Task details: The required answer is an exact copy of every line from the beginning of the entries through the line with "mouse_move(522, 357)", with all pictures omitted.
[[ Input open ]]
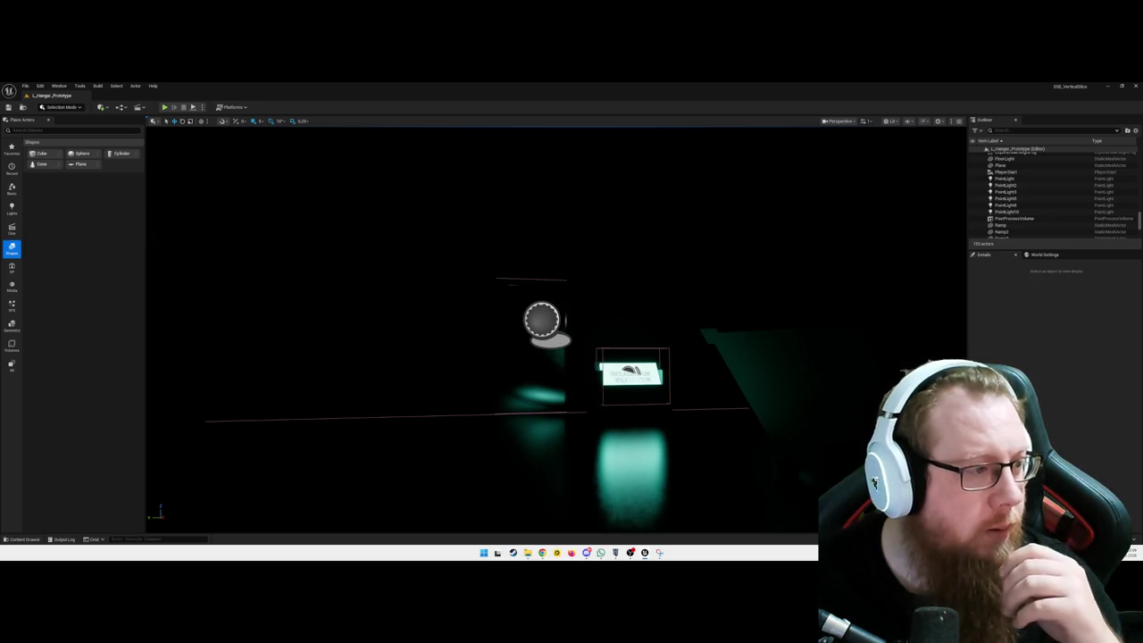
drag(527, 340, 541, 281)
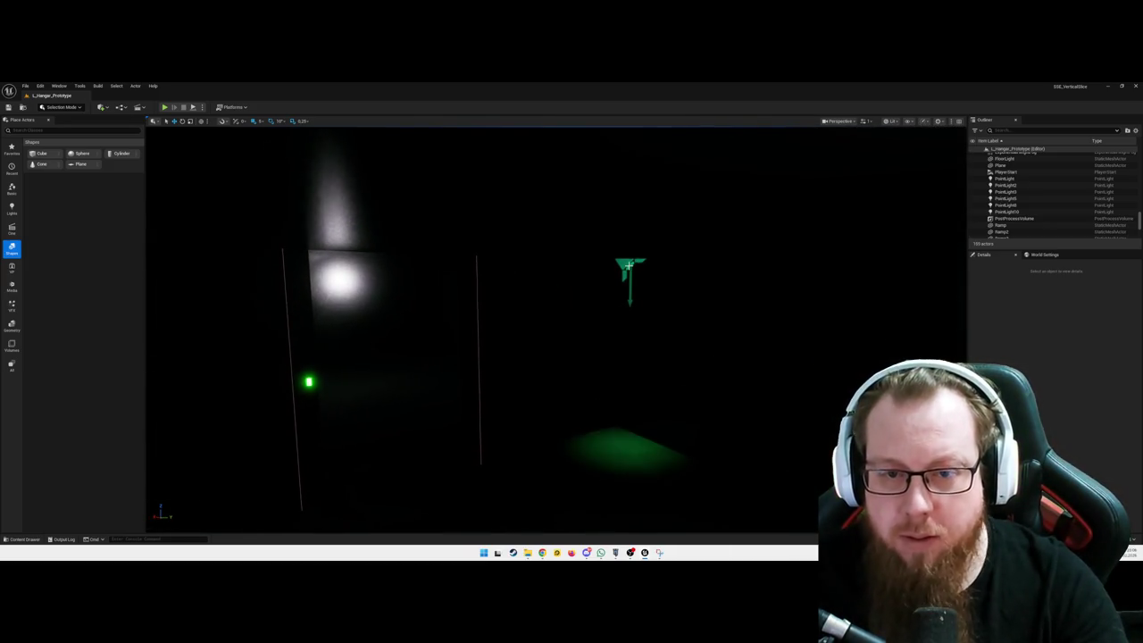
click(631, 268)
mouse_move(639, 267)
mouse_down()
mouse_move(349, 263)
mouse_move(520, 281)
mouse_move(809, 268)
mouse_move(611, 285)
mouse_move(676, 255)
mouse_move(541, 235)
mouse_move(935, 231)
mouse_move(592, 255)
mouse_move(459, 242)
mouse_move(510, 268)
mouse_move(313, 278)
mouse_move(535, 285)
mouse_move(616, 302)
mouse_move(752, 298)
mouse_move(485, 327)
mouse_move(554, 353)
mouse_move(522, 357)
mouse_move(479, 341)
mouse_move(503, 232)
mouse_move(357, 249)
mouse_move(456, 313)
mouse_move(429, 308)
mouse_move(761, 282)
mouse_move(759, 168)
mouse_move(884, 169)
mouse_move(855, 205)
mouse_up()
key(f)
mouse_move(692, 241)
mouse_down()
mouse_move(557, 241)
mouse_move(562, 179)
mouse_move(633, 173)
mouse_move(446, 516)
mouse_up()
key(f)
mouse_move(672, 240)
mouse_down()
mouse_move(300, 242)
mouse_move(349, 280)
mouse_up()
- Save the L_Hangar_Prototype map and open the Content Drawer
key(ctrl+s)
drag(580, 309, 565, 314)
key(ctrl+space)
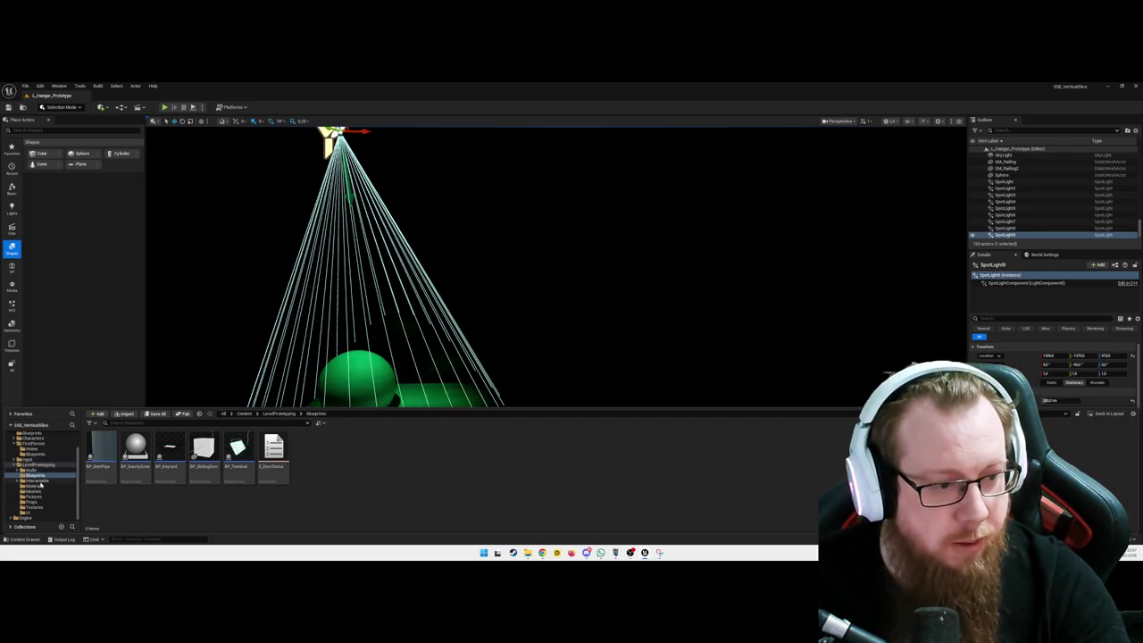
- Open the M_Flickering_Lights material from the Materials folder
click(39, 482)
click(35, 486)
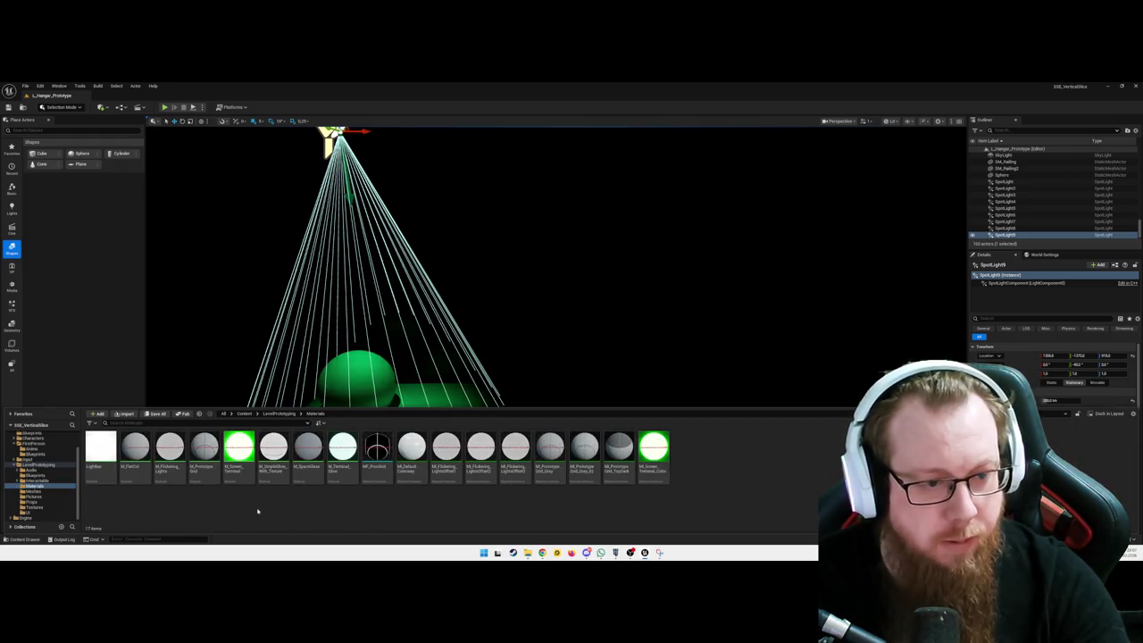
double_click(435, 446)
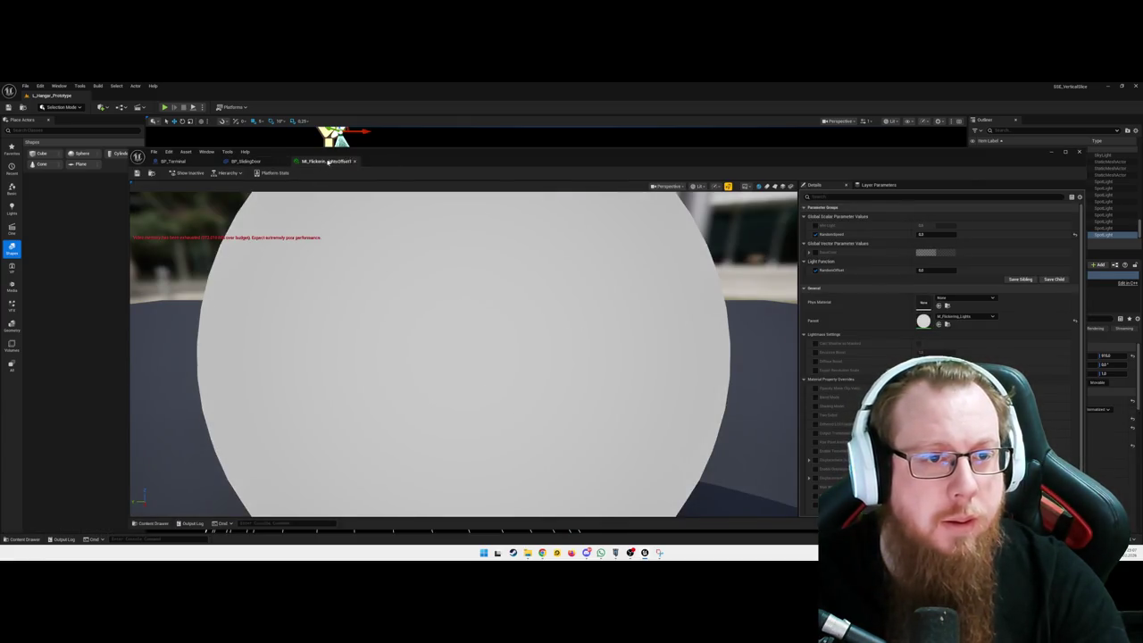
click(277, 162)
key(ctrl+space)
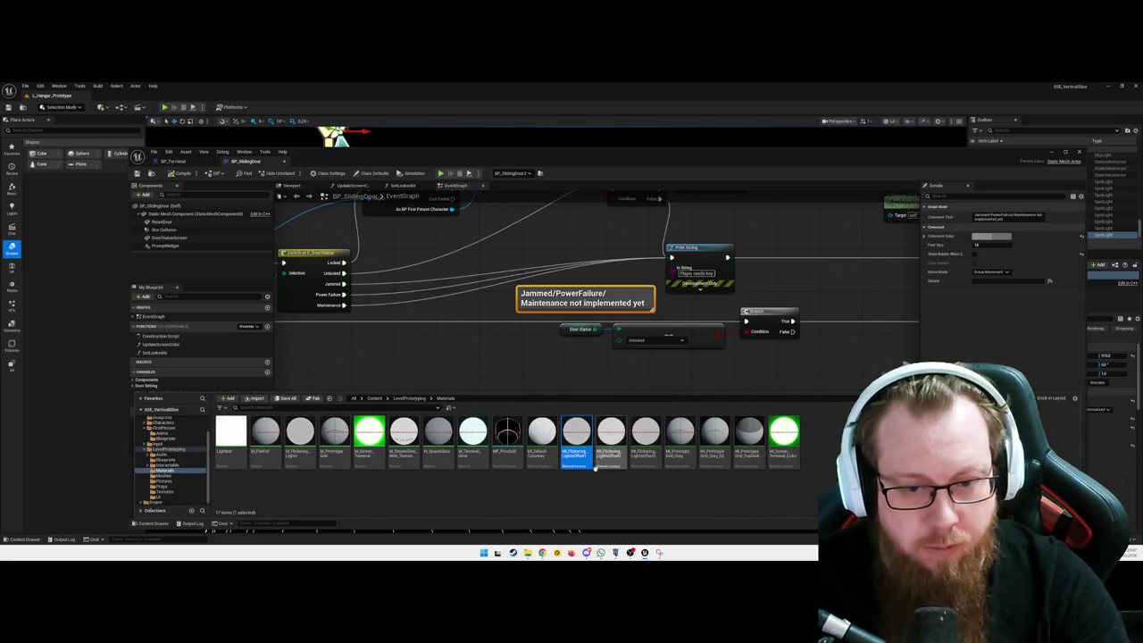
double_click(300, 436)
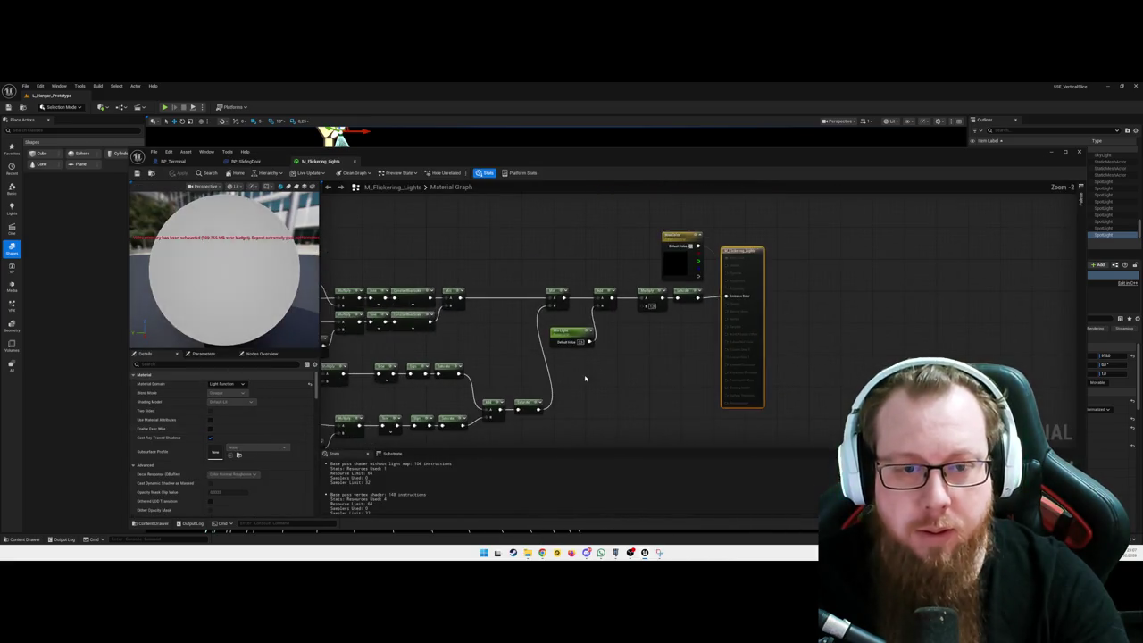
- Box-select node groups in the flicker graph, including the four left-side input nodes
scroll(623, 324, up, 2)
[[ Input closed ]]
Exercise answer:
drag(527, 340, 541, 281)
click(631, 268)
mouse_move(639, 267)
mouse_down()
mouse_move(349, 263)
mouse_move(520, 281)
mouse_move(809, 268)
mouse_move(611, 285)
mouse_move(676, 255)
mouse_move(541, 235)
mouse_move(935, 231)
mouse_move(592, 255)
mouse_move(459, 242)
mouse_move(510, 268)
mouse_move(313, 278)
mouse_move(535, 285)
mouse_move(616, 302)
mouse_move(752, 298)
mouse_move(485, 327)
mouse_move(554, 353)
mouse_move(522, 357)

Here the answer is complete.